From Circle of Blue (Brett Walton):
The new analysis, to be started this year and completed in 2015, will reassess the Kansas Aqueduct, one of four projects evaluated 31 years ago to provide water to high plains farms in Kansas and reduce the draw on the Ogallala aquifer, the region’s primary source of water for irrigation. None of the water transport projects that were evaluated in the 1982 study were built.
But one project, the Kansas Aqueduct, which would draw water from a turn in the Missouri River about 145 kilometers (90 miles) upstream of Kansas City, and drop it into a reservoir roughly 600 kilometers (375 miles) away in western Kansas, attracted significant attention.
The cost of the new $US 300,000 study will be shared equally by the state and the federal government, said Mark Rude, executive director of the Southwest Kansas Groundwater Management District.

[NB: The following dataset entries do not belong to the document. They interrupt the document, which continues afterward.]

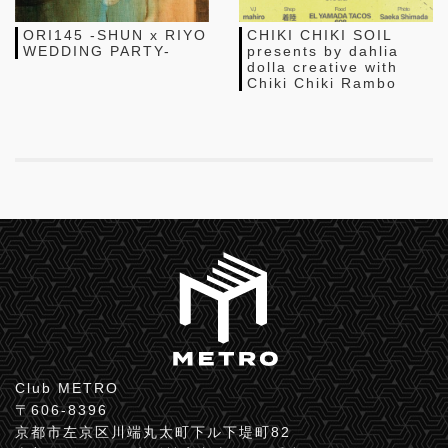
ORI145 -SHUN x RIYO
CHIKI CHIKI SOIL
WEDDING PARTY-
presents by dahlia
dolla creative with
Chiki Chiki Rambo
Club METRO
〒606-8396
京都市左京区川端丸太町下ル下堤町82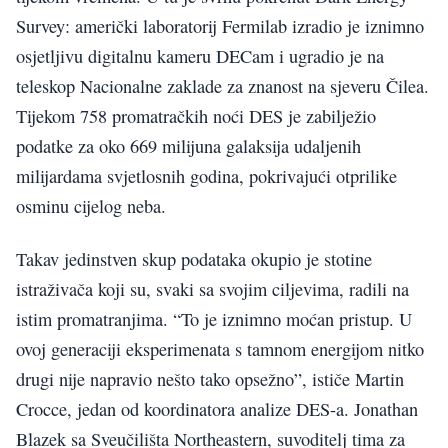
Survey: američki laboratorij Fermilab izradio je iznimno
osjetljivu digitalnu kameru DECam i ugradio je na
teleskop Nacionalne zaklade za znanost na sjeveru Čilea.
Tijekom 758 promatračkih noći DES je zabilježio
podatke za oko 669 milijuna galaksija udaljenih
milijardama svjetlosnih godina, pokrivajući otprilike
osminu cijelog neba.
Takav jedinstven skup podataka okupio je stotine
istraživača koji su, svaki sa svojim ciljevima, radili na
istim promatranjima. “To je iznimno moćan pristup. U
ovoj generaciji eksperimenata s tamnom energijom nitko
drugi nije napravio nešto tako opsežno”, ističe Martin
Crocce, jedan od koordinatora analize DES-a. Jonathan
Blazek sa Sveučilišta Northeastern, suvoditelj tima za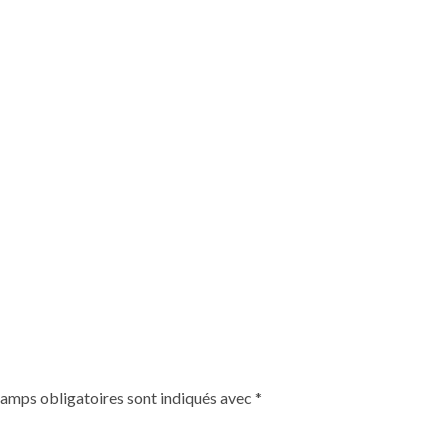
hamps obligatoires sont indiqués avec
*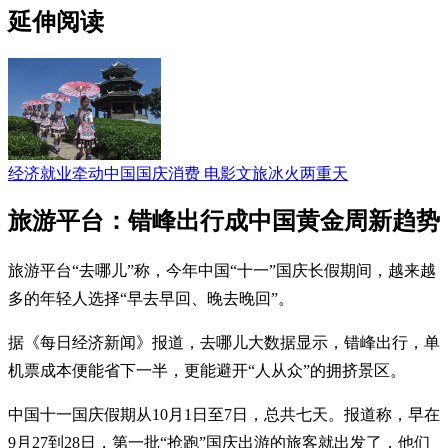
延伸阅读
经济就业牵动中国国庆消费 电影文旅冰火两重天
旅游平台：错峰出行成中国黄金周新趋势
旅游平台“去哪儿”称，今年中国“十一”国庆长假期间，越来越
多的年轻人选择“早去早回、晚去晚回”。
据《每日经济新闻》报道，去哪儿大数据显示，错峰出行，单
机票成本便能省下一半，更能避开“人从众”的拥挤景区。
中国十一国庆假期从10月1日至7日，总共七天。报道称，早在
9月27到28日，第一批“抢跑”国庆出游的旅客就出发了，他们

Rude added that the region’s strong farm economy and the urgency of extending the Ogallala’s life as a source of water to agriculture make this a useful period to reconsider the Kansas Aqueduct.

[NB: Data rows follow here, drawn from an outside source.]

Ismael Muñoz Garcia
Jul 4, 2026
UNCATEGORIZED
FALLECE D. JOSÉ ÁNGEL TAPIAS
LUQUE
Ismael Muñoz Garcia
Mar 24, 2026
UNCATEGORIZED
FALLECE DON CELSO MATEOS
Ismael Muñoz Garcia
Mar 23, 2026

“The Kansas Aqueduct Project must be pursued while production income, property values and the economic system are in place to support the project,” Rude wrote in a June letter to state water officials…
Because of high plains geology and climate, water percolates into the aquifer each year in inches; but in order to sustain a thriving grain-and-cattle industry, water is pumped out in feet.
The farmers and cattlemen in Rude’s district in southwest Kansas know this fact all too well. Rude told Circle of Blue that current rates of groundwater extraction – mining, really – are about nine percent sustainable. In other words, the amount of water pumped out of that part of the aquifer would have to be cut by 90 percent to find a balance. Such a reduction would decimate the region’s towns.
Over the years, all that water has created a more prosperous life on the plains than the early pioneers could ever have imagined. The economic structure, formidable for the time being, collapses without water.
“Everything we need is here already,” Rude says, talking about the grain elevators, equipment dealers and related agricultural infrastructure in western Kansas. “But new investment needs water-confidence. How do we provide that when we are cutting water use? It’s ideal to have both cuts and new supplies and manage the aquifer more like a reservoir.”
Farmers in northwest Kansas, in Sheridan County, have agreed to self-imposed restrictions on the amount of water they draw from the Ogallala. It is an experiment that has yet to catch on elsewhere in the state.
Economics are foremost in Rude’s mind because the aqueduct would be a whopper of a project, at least double the estimated $US 3.6 billion price tag three decades ago, and comparable in scale to massive water diversions like the 540-kilometer (360-mile) Central Arizona Project that was approved before the Carter administration and built mostly with federal money.
Rude scoffs at the suggestion that a Kansas aqueduct is a relic of a by-gone age. “I’m comfortable if you say it’s a Roman project in the 21st century,” he said, recalling the channels that satiated Caesar’s capital more than two millennia ago. “The aquifer is a question that has to be dealt with.”